The kill syscall’s job is to mark the signal as pending in the kernel’s task metadata, which it does successfully even when a SIGKILL task doesn’t die. In the case of SIGKILL in particular, the kernel guarantees that no more user mode instructions will be executed, but we may still have to execute instructions in kernel mode to complete actions that otherwise may result in data corruption or to release resources. For this reason, we still succeed even if the state is D (uninterruptible sleep). Kill itself doesn’t fail unless you provided an invalid signal, you don’t have permission to send that signal or the pid that you requested to send a signal to does not exist and is thus not useful to reliably propagate non-terminal states to applications.

In Conclusion

  • Signals are fine for terminal state handled purely in-kernel with no user space handler. For signals that you actually would like to immediately kill your program, leave those signals alone for the kernel to handle. This also means that the kernel may be able to exit early from its work, freeing up your program resources more quickly, whereas a user space IPC request would have to wait for the user space portion to start executing again.
  • A way to avoid getting into trouble handling signals is to not handle them at all. However, for applications handling state processing that must do something about cases like SIGTERM, ideally use a high-level API like folly::AsyncSignalHandler where a number of the warts have already been made more intuitive.

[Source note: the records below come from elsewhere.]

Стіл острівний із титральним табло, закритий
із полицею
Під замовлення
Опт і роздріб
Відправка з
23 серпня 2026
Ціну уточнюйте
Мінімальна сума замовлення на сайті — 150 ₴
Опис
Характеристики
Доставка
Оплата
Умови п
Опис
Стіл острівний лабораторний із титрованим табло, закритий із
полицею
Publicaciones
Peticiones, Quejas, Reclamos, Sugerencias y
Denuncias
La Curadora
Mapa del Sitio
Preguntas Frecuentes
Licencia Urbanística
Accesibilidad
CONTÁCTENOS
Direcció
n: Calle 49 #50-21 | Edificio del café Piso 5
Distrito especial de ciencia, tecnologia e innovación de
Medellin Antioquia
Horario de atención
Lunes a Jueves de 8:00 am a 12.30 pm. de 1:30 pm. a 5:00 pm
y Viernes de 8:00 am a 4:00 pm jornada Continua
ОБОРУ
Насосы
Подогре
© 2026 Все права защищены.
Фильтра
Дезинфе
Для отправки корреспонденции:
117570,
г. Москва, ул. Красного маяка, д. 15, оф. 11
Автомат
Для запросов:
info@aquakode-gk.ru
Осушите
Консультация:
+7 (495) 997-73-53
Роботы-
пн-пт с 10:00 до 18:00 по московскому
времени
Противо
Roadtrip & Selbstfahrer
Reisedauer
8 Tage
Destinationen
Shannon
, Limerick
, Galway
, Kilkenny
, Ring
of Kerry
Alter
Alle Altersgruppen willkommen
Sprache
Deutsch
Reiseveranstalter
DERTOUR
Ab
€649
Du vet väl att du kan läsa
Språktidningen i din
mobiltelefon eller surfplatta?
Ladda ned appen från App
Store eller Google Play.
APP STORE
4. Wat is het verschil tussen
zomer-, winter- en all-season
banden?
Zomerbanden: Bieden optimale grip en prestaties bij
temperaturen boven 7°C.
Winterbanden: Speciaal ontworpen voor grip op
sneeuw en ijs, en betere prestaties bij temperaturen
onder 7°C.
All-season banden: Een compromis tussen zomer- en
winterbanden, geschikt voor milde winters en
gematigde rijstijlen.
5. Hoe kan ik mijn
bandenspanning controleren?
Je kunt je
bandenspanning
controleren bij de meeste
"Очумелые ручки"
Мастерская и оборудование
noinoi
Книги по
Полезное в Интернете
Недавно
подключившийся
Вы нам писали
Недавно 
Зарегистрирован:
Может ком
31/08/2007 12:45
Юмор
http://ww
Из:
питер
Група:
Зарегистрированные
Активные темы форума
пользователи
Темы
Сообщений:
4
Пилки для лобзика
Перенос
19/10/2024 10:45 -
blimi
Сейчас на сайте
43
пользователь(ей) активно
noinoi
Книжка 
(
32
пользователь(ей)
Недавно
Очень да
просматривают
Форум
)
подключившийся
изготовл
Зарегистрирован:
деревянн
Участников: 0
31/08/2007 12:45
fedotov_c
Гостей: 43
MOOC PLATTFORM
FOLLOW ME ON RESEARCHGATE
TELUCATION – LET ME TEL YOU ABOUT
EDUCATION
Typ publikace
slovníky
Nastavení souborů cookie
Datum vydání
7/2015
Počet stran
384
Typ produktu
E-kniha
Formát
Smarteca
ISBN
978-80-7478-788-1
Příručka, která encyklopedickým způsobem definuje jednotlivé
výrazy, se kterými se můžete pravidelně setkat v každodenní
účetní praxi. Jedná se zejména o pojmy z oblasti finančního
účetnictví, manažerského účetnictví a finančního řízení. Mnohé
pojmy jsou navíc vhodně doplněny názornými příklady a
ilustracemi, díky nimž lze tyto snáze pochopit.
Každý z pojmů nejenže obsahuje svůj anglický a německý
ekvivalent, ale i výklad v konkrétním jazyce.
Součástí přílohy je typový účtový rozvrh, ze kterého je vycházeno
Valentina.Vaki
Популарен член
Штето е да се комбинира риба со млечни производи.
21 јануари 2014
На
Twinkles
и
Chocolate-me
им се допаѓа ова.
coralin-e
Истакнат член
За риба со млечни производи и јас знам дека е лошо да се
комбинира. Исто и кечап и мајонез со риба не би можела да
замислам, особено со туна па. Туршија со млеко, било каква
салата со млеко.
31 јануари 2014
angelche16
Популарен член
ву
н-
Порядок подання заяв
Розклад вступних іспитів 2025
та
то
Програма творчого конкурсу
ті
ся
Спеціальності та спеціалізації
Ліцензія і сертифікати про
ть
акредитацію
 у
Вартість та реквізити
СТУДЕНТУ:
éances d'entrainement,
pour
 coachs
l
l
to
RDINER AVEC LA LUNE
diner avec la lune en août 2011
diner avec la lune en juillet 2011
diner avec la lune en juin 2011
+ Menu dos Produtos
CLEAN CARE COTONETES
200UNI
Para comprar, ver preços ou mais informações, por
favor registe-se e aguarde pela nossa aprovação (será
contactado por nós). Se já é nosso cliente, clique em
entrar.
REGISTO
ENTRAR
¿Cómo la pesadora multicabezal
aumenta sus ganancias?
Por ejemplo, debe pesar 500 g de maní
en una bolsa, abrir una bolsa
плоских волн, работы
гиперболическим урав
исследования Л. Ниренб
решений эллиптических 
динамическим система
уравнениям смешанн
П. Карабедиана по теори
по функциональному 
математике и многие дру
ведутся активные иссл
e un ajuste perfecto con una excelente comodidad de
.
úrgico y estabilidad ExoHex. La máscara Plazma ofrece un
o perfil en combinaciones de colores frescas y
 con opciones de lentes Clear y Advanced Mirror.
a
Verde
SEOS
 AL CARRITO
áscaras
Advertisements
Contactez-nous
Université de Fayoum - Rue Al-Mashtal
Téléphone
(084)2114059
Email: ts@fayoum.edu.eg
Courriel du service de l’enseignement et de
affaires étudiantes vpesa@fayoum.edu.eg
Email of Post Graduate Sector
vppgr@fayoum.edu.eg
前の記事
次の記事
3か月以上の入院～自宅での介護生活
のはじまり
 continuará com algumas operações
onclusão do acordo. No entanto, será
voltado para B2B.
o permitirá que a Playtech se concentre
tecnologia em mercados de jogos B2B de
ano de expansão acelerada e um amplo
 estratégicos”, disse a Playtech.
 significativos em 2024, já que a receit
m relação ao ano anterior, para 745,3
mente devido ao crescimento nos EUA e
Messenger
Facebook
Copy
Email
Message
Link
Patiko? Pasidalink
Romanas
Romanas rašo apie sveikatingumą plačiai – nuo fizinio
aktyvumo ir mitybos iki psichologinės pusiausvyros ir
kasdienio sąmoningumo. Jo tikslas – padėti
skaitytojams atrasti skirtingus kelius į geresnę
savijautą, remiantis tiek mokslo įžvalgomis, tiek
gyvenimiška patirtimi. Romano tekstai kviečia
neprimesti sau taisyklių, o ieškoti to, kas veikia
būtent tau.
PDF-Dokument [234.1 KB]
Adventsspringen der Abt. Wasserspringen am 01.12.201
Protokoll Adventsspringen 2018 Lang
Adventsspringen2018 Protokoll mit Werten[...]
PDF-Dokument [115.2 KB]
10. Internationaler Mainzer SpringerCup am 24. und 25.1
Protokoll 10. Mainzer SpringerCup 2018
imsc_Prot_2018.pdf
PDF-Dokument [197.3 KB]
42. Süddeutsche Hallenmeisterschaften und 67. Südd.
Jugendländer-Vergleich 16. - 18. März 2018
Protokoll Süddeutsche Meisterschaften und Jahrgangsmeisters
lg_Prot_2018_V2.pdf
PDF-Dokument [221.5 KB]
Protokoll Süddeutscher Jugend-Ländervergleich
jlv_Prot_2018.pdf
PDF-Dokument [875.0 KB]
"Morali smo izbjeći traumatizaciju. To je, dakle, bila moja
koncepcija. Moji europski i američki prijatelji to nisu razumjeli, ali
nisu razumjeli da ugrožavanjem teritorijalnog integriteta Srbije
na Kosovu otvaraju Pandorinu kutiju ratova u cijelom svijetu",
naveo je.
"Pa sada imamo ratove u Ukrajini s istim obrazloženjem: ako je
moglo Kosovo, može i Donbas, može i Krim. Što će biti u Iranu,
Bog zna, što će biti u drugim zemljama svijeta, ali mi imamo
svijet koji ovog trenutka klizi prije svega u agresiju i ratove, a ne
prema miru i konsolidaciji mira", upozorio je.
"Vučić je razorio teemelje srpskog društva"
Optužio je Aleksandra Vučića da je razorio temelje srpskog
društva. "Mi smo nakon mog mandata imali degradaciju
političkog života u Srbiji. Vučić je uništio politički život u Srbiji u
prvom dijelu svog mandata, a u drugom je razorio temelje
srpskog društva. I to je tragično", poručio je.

  • Avoid communicating application requests with signals. Use self-managed notifications (like inotify) or user space RPC with a dedicated part of the application life cycle to handle it instead of relying on interrupting the application.
  • Where possible, limit the scope of signals to a subsection of your program or threads with sigprocmask, reducing the amount of code that needs to be regularly scrutinized for signal-correctness. Bear in mind that if code flows or threading strategies change, the mask may not have the effect you intended.
  • At daemon start, mask terminal signals that are not uniformly understood and could be repurposed at some point in your program to avoid falling back to kernel default behavior. My suggestion is the following:
 signal(SIGHUP, SIG_IGN); signal(SIGQUIT, SIG_IGN); signal(SIGUSR1, SIG_IGN); signal(SIGUSR2, SIG_IGN); 

Signal behavior is extremely complicated to reason about even in well-authored programs, and its use presents an unnecessary risk in applications where other alternatives are available. In general, do not use signals for communicating with the user space portion of your program. Instead, either have the program transparently handle events itself (for example, with inotify), or use user space communication that can report back errors to the issuer and is enumerable and demonstrable at compile time, like Thrift, gRPC or similar.

I hope this article has shown you that signals, while they may ostensibly appear simple, are in reality anything but. The aesthetics of simplicity that promote their use as an API for user space software belie a series of implicit design decisions that do not fit most production use cases in the modern era.

Let’s be clear: there are valid use cases for signals. Signals are fine for basic communication with the kernel about a desired process state when there’s no user space component, for example, that a process should be killed. However, it is difficult to write signal-correct code the first time around when signals are expected to be trapped in user space.

Signals may seem attractive due to their standardization, wide availability and lack of dependencies, but they come with a significant number of pitfalls that will only increase concern as your project grows. Hopefully, this article has provided you with some mitigations and alternative strategies that will allow you to still achieve your goals, but in a safer, less subtly complex and more intuitive way.